**PROBLEM**
Repeat every line of the data exactly; the pictures stay out.

**DATA FOR THIS EXERCISE**
%%
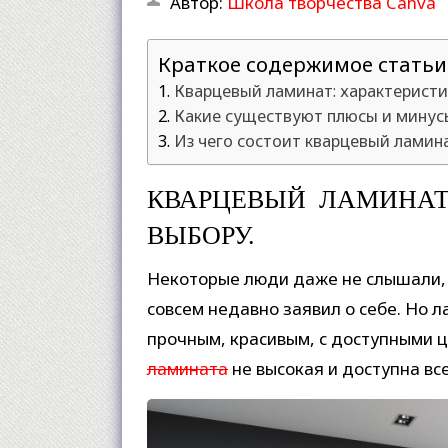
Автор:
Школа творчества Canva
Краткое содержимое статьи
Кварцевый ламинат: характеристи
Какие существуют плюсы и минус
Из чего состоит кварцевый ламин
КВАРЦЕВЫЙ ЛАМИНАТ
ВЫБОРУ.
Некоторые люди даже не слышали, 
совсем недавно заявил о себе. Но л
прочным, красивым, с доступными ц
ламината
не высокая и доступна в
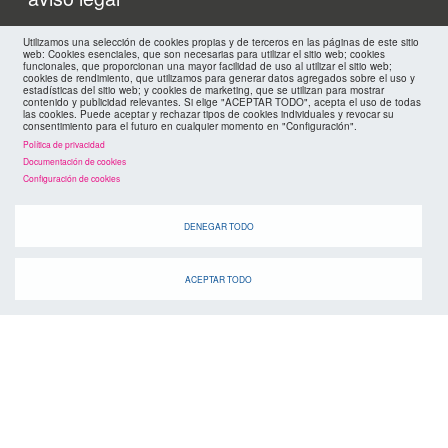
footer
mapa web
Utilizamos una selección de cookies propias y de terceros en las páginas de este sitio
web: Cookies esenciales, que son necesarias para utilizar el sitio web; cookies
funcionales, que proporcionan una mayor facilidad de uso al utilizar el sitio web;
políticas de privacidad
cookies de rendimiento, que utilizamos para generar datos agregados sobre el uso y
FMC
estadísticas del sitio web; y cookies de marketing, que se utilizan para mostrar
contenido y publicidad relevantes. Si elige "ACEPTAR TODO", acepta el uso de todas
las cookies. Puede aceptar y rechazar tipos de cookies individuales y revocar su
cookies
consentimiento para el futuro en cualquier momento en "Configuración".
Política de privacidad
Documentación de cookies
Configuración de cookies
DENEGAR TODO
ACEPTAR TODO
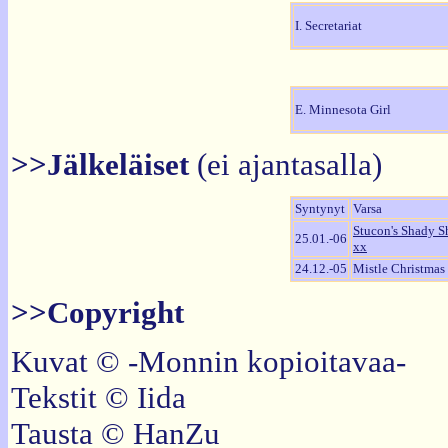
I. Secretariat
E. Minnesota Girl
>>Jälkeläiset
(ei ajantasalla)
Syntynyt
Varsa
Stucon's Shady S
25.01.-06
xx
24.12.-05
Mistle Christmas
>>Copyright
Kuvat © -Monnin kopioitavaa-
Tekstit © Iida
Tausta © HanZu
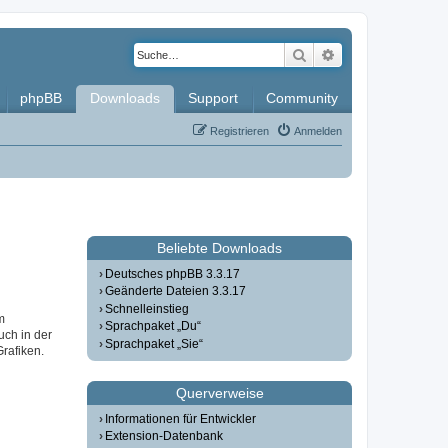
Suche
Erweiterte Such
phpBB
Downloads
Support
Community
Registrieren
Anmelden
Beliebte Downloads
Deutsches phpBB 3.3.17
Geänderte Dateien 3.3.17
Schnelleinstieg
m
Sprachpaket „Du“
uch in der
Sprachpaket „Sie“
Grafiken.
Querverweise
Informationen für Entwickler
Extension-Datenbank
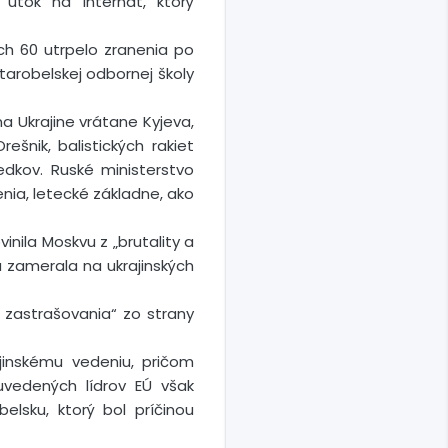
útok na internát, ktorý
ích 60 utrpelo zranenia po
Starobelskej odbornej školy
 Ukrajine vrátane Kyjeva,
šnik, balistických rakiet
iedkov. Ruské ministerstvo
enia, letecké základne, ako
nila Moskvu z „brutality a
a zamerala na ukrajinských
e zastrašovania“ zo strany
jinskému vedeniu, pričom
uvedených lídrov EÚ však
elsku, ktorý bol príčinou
%%
**SOLUTION BELOW**
Автор:
Школа творчества Canva
Краткое содержимое статьи
Кварцевый ламинат: характеристи
Какие существуют плюсы и минус
Из чего состоит кварцевый ламин
КВАРЦЕВЫЙ ЛАМИНАТ
ВЫБОРУ.
Некоторые люди даже не слышали, 
совсем недавно заявил о себе. Но л
прочным, красивым, с доступными ц
ламината
не высокая и доступна в
footer
mapa web
Utilizamos una selección de cookies propias y de terceros en las páginas de este sitio
web: Cookies esenciales, que son necesarias para utilizar el sitio web; cookies
funcionales, que proporcionan una mayor facilidad de uso al utilizar el sitio web;
políticas de privacidad
cookies de rendimiento, que utilizamos para generar datos agregados sobre el uso y
FMC
estadísticas del sitio web; y cookies de marketing, que se utilizan para mostrar
contenido y publicidad relevantes. Si elige "ACEPTAR TODO", acepta el uso de todas
las cookies. Puede aceptar y rechazar tipos de cookies individuales y revocar su
cookies
consentimiento para el futuro en cualquier momento en "Configuración".
Política de privacidad
Documentación de cookies
Configuración de cookies
DENEGAR TODO
ACEPTAR TODO
I. Secretariat
E. Minnesota Girl
>>Jälkeläiset
(ei ajantasalla)
Syntynyt
Varsa
Stucon's Shady S
25.01.-06
xx
24.12.-05
Mistle Christmas
>>Copyright
Kuvat © -Monnin kopioitavaa-
Tekstit © Iida
Tausta © HanZu
Suche
Erweiterte Such
phpBB
Downloads
Support
Community
Registrieren
Anmelden
Beliebte Downloads
Deutsches phpBB 3.3.17
Geänderte Dateien 3.3.17
Schnelleinstieg
m
Sprachpaket „Du“
uch in der
Sprachpaket „Sie“
Grafiken.
Querverweise
Informationen für Entwickler
Extension-Datenbank
útok na internát, ktorý
ích 60 utrpelo zranenia po
Starobelskej odbornej školy
 Ukrajine vrátane Kyjeva,
šnik, balistických rakiet
iedkov. Ruské ministerstvo
enia, letecké základne, ako
nila Moskvu z „brutality a
a zamerala na ukrajinských
e zastrašovania“ zo strany
jinskému vedeniu, pričom
uvedených lídrov EÚ však
elsku, ktorý bol príčinou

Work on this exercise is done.